Has your plan for yourself changed at all? Have your goals changed as a result of the Doctor of Ministry program? Have you taken anything back to the ministry work that you do?
Yes, but how do you quantify it? One of the effects of my studies on my vocation is I’m viewing things further than I ever thought I could. I used to view my vocation and what God might do in me or through me through a limiting lens. But more so I really don’t see many limitations. I possess a higher confidence in Him, a greater boldness in Him, and a greater freedom internally to let Him lead my dreams where He would want them to go.
Have you met people that you wouldn’t have met otherwise? Have you been exposed to points of view that you might not have been had you not come to Alliance Theological Seminary?
Let’s try this on for size: One of the fun things about Alliance Theological Seminary, in my experience, has been the diversity of the people in my cohort. Women and men from a variety of countries and a variety of ministry backgrounds and the fusion of that sharpens all of us and gets us out of our narrow-minded bubbles.
You mentioned that you were invited to come here. If you had the opportunity to invite others to consider Alliance Theological Seminary, what things would you want them to know about the Doctor of Ministry program?
If I had the opportunity, well I think there are five people from my district that are in cohorts behind me, so I think I’ve been an active recruiter for Alliance Theological Seminary.

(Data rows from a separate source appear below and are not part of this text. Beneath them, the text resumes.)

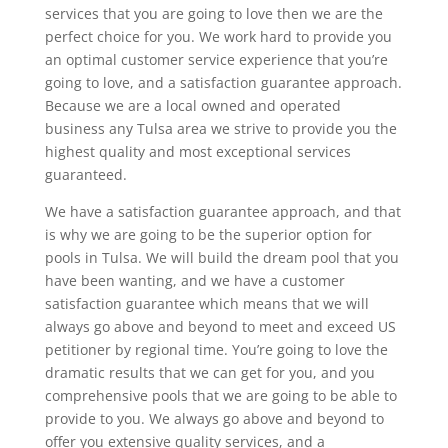
services that you are going to love then we are the
perfect choice for you. We work hard to provide you
an optimal customer service experience that you’re
going to love, and a satisfaction guarantee approach.
Because we are a local owned and operated
business any Tulsa area we strive to provide you the
highest quality and most exceptional services
guaranteed.
We have a satisfaction guarantee approach, and that
is why we are going to be the superior option for
pools in Tulsa. We will build the dream pool that you
have been wanting, and we have a customer
satisfaction guarantee which means that we will
always go above and beyond to meet and exceed US
petitioner by regional time. You’re going to love the
dramatic results that we can get for you, and you
comprehensive pools that we are going to be able to
provide to you. We always go above and beyond to
offer you extensive quality services, and a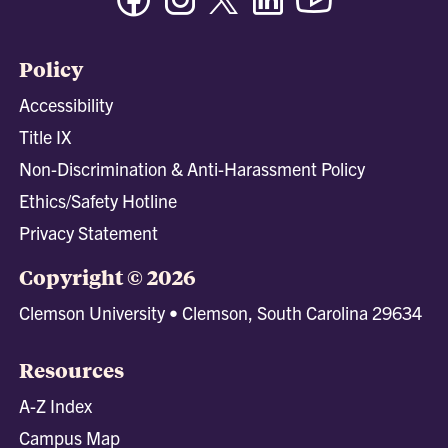
Policy
Accessibility
Title IX
Non-Discrimination & Anti-Harassment Policy
Ethics/Safety Hotline
Privacy Statement
Copyright © 2026
Clemson University • Clemson, South Carolina 29634
Resources
A-Z Index
Campus Map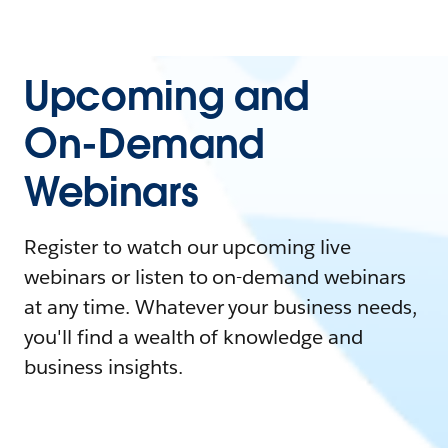
Upcoming and
On-Demand
Webinars
Register to watch our upcoming live
webinars or listen to on-demand webinars
at any time. Whatever your business needs,
you'll find a wealth of knowledge and
business insights.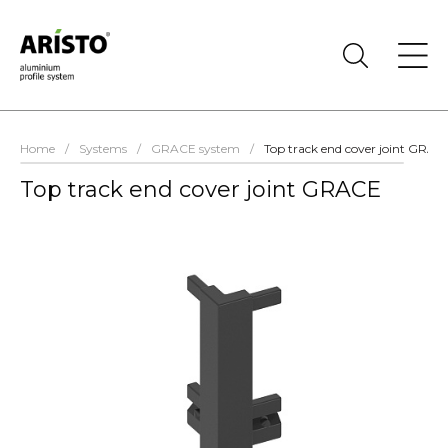
Home
/
Systems
/
GRACE system
/
Top track end cover joint GRAC
Top track end cover joint GRACE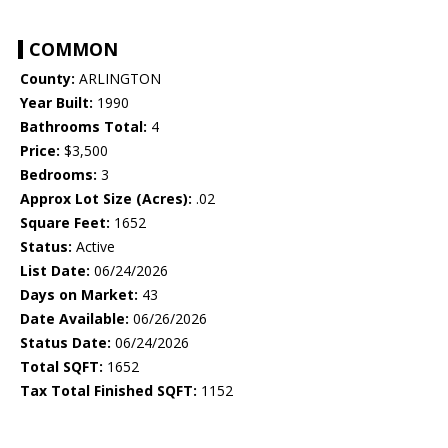
COMMON
County:
ARLINGTON
Year Built:
1990
Bathrooms Total:
4
Price:
$3,500
Bedrooms:
3
Approx Lot Size (Acres):
.02
Square Feet:
1652
Status:
Active
List Date:
06/24/2026
Days on Market:
43
Date Available:
06/26/2026
Status Date:
06/24/2026
Total SQFT:
1652
Tax Total Finished SQFT:
1152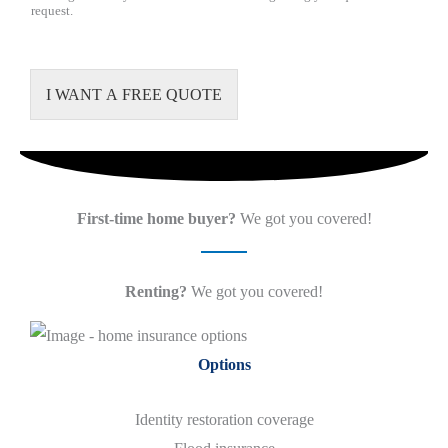
request.
I WANT A FREE QUOTE
First-time home buyer?
We got you covered!
Renting?
We got you covered!
Options
Identity restoration coverage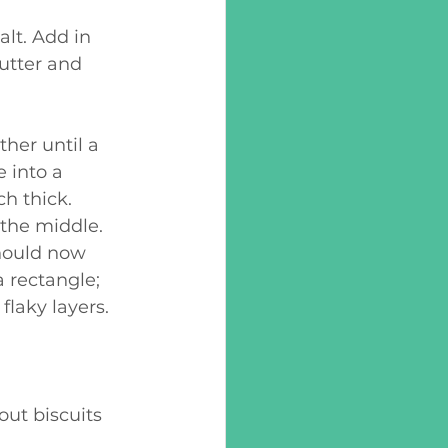
utter and 
 into a 
ch thick. 
 the middle. 
hould now 
a rectangle; 
flaky layers.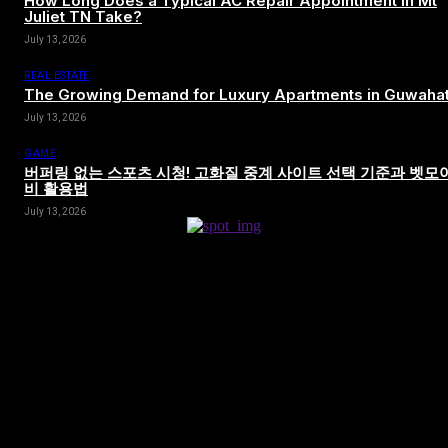
How Long Does a Typical AC Repair Appointment in Mt
Juliet TN Take?
July 13, 2026
REAL ESTATE
The Growing Demand for Luxury Apartments in Guwahat
July 13, 2026
GAME
버퍼링 없는 스포츠 시청! 고화질 중계 사이트 선택 기준과 벳모
비 활용법
July 13, 2026
[tdn_block_newsletter_subscribe title_text=”Sign up to receive news
and updates”
description=”VG8gYmUgdXBkYXRlZCB3aXRoIGFsbCB0aGUg
input_placeholder=”Your email address” btn_text=”Subscribe”
tds_newsletter2-image=”680″ tds_newsletter2-
image_bg_color=”#c3ecff” tds_newsletter3-
input_bar_display=”row” tds_newsletter4-image=”681″
tds_newsletter4-image_bg_color=”#fffbcf” tds_newsletter4-
btn_bg_color=”#f3b700″ tds_newsletter4-check_accent=”#f3b700″
tds_newsletter5-tdicon=”tdc-font-fa tdc-font-fa-envelope-o”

What have you said to them?
For prospective students, I often say this: There comes a point in many people’s vocational lives where if they don’t receive new stimulation for moving them further in their personal journey with Christ and in their vocational function, they’ll plateau. They’ll flatten out. That doesn’t mean everyone needs to do a Doctor of Ministry program, but what I say to a lot of leaders is this kind of environment will move you from a place where you are in danger of plateauing and will provide stimulation to your mind, your soul, and your spirit to take you to new places. So I was in my mid-forties when I said yes to this and thinking I had twenty to thirty years of productive ministry in front of me, but that I’m going to need some new tools internally and externally to get there.
Can you summarize some of those tools that you’ve gotten through the Doctor of Ministry program at Alliance Theological Seminary so far?
I’ve picked up a lot of good tools at Alliance Theological Seminary. Among some of the best of them is that as I have been discipled here into a deeper journey of transformation, I now feel equipped and actually confident to help other people allow Christ to access their deeper places for deep, real-life transformation. That used to be nebulous to me. It’s now accessible and usable, and it’s real. And I’m able to see other people multiply in the same way. My ministry used to be more about me simply helping people. Now I find I’m in a place where I can equip people and they can multiply themselves. And that’s truly what it’s all about.